> [Text]:
******************************

# dog shows



## marzy (Aug 20, 2010)

hi all
just a quik question !!
has anyone taken any cockapoos to any dog show??
if so what happen and how did they get on?
many thanks for reading
marzy:icon:ilmc:


----------



## kendal (Jul 16, 2009)

companian dog shows are fun, gypsy came second in bitch the judge would most like to take home and first in best tricks. 

find out if there are any chareth dog shows you will love it.


----------



## marzy (Aug 20, 2010)

ideal.
boycie came 1st best crossbreed
2nd best puppy under 18mths
4th waggiest tail


was i a proud mum that day,,,
we donated our prizes to local cats and dogs home
xx marzy

ps boycie loved it


----------



## wilfiboy (Sep 18, 2010)

Wel done Boycie ... but would nt have expected anything less. What a proud mommy... who could imagine your life without a cockapoo x


----------



## weez74 (Feb 9, 2011)

I love that there is a prize for waggiest tail! Dog shows sound fun!

As for the prize for 'bitch the judge would most like to take home' - well, my childish sense of humour has taken over I'm afraid...

Perhaps we could have a section on our user profiles that shows what awards our doggies have won - they're all so clever!


----------



## kendal (Jul 16, 2009)

weez74 said:


> I love that there is a prize for waggiest tail! Dog shows sound fun!
> 
> As for the prize for 'bitch the judge would most like to take home' - well, my childish sense of humour has taken over I'm afraid...
> 
> Perhaps we could have a section on our user profiles that shows what awards our doggies have won - they're all so clever!


lol i didnt know you had such a dirty mind lol


----------



## weez74 (Feb 9, 2011)

I know, I try to pretend I am grown up, but it's just too dfficult sometimes!


----------



## lady amanda (Nov 26, 2010)

LOL!!! I am glad someone else admited to their childishness first...hahah i too giggled when I read it....


----------



## parapluie (Dec 22, 2010)

ahahah I love this forum.
Dog shows sound so fun! Well done Boycie!

******************************

> [Data provided]:
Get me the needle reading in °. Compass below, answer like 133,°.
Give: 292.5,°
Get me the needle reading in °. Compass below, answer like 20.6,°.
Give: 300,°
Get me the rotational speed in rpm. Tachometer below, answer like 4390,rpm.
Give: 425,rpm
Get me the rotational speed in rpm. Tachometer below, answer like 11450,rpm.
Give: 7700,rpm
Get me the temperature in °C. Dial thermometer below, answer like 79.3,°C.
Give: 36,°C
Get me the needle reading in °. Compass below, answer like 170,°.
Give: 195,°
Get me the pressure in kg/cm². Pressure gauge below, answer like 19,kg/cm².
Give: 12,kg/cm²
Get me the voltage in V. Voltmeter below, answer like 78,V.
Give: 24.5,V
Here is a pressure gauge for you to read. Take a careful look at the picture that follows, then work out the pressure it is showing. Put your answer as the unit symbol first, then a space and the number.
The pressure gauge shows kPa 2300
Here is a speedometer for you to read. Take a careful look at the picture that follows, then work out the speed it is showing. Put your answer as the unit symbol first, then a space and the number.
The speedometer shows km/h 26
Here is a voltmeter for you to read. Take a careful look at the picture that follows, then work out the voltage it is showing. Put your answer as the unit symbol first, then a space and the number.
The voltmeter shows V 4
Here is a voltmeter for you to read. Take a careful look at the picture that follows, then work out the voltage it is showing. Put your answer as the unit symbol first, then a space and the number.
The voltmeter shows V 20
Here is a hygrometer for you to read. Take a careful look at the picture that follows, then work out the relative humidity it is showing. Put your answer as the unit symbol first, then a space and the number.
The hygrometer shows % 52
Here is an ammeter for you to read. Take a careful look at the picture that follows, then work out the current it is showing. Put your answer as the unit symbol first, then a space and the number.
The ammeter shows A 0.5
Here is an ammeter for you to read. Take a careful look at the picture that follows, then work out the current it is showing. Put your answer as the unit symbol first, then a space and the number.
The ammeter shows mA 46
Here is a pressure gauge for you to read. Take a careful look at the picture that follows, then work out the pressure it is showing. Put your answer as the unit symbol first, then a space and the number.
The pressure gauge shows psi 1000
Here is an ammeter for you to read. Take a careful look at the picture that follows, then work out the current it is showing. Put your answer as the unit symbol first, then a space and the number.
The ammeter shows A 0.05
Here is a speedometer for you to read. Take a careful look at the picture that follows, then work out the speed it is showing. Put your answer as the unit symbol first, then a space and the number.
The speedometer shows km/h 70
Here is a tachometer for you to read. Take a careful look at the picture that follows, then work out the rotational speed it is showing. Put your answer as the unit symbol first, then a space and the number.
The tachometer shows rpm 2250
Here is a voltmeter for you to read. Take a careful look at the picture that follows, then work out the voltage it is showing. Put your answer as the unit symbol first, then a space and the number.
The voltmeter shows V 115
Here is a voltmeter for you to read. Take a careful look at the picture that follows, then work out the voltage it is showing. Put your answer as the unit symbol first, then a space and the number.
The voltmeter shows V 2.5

******************************

> [Work request 1]:
Gather every line of the records above that contains the word "hygrometer".
> [Work request 2]:
Carry on the forum thread about dog shows, writing a few more posts that pick up after its last one.

> [Result 1]:
Here is a hygrometer for you to read. Take a careful look at the picture that follows, then work out the relative humidity it is showing. Put your answer as the unit symbol first, then a space and the number.
The hygrometer shows % 52

> [Result 2]:
----------



## marzy (Aug 20, 2010)

thanks all
think its so great we all love our cockapoos to bits
marzy
xx


----------



## Jesarie (Sep 9, 2010)

I LOVE this thread!


----------



## Enneirda. (Mar 5, 2010)

'Lo goes with me to dog shows, but they do nothing special for crosses, or have fun little shows, just normal ones for getting titles. Though she did win the obedience competition at at our local shelters spot trot with her play dead.


----------



## weez74 (Feb 9, 2011)

Well done 'Lo!


----------



## Enneirda. (Mar 5, 2010)

She says thanks!


----------



## marzy (Aug 20, 2010)

well done lo
must have been aproud day for you that day
marzy


----------



## Enneirda. (Mar 5, 2010)

Truthfully, it wasn't like we had an competition lol. I was more proud of her for working with me so well then for winning, winning was a given!

Their was a small breed that a kid told to sit, and it didn't, a dog the kid said would stay, and it didn't, and a dog that did shake, and one that could spin. So a play dead was definitely the best.  Though I didn't realize I'd have to get a picture taken at the end, that was embarrassing for sure.

but I got a cloth water bowl, three treat bags, a raw hide, a toy, and a tin shaped like a dog bone with puppies on it. And 'Lo got a lot more attention after that too, she loved it.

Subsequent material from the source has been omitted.